Mandatory HIV Testing of Prisoners
By T. Howard Stone
Last month, the U.S. House of Representatives approved H.R. 2070, a bill that would require mandatory HIV testing of federal prisoners sentenced to a period of incarceration of six or more months. The legislation, titled the "Corrections Officers Health and Safety Act of 1998," also permits the HIV testing of any federal prisoner or detainee in cases where there is a "well founded reason" to believe that such a person may have transmitted HIV to a federal employee or other non-inmate within the prison facility. The same bill is now before the U.S. Senate for consideration.
H.R. 2070 is interesting for several reasons. First, the name of the bill alone demonstrates that the primary motivation underlying the legislation is the protection of the health of non-inmates, not of the inmates themselves. While the health of non-inmates is certainly important, the fact of the matter is that inmate-to-non-inmate HIV transmission within the prison environment is unheard of. On the other hand, HIV prevalence and increases in the rate of HIV infection among prison populations has for years been higher than that among non-prison populations. There has been nothing to evidence increased or heightened risk of HIV transmission from prisoners to non-prisoners. Given these circumstances, one wonders whether H.R. 2070 panders to the HIV hysteria so often witnessed in the past, or to other election year politicking, and serves no meritorious purpose whatsoever.
Second, the bill reflects a revitalized trend towards mandatory testing of persons behind bars, a policy once considered ineffective given the uncertainties of testing accuracy, the lack of effective treatment, cost, the promise of preventive measures, and the notorious lack of privacy—including privacy of health related information—within prisons. The movement towards mandatory testing is all the more troubling given the lack of any finding articulated by Congress that H.R. 2070 is a meaningful response to a substantiated need for which no other effective alternative is available. Currently, only improvements in HIV/AIDS treatment would appear to justify mandatory HIV testing on such a large scale. However, nothing in H.R. 2070 provides any assurance that treatment now considered to be the standard of care, the use of protease inhibitors in conjunction with antiretroviral medicines, must be provided to inmates. The retort that the bill would require that prison officials provide "appropriate access for counseling, health care and support services" to inmates who test HIV-positive is so ambiguous as to be meaningless, since courts generally accept a lower threshold for quality health care in cases involving prisoners' claims of substandard care than is the rule for non-prisoner claims (see, e.g., Estelle v. Gamble, 429 U.S. 97 (1976); Ross v. Schackel, 920 P.2d 1159 (Utah, 1996)).

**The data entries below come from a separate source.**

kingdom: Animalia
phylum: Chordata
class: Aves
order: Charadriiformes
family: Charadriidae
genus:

Finally, H.R. 2070 appears to be redundant, especially if the bill is based upon more rational motivation and reasoned analysis, such as improving access to HIV/AIDS related health care, prevalence studies, or identification of risk populations. Current federal regulations applicable to federal prisoners already provide for mandatory HIV testing in particular circumstances, including testing for high-risk (promiscuous, assaultive, or predatory) individuals, inmates with clinical indications suggestive of HIV infection, yearly random sampling of all inmates, and yearly random sampling of all inmates newly committed to federal prison (see 28 C.F.R. § 549.19 (1998)). It is not at all clear that H.R. 2070 will make any valuable contribution towards improving the prevention of HIV transmission or the care of persons with HIV/AIDS. That said, because prisoners cannot vote and do not appear on many people's short list of concerns, and because correctional officer organizations are as a rule significantly involved in the legislative advocacy process at both the state and federal levels, the outcome of H.R. 2070 in the U.S. Senate appears preordained.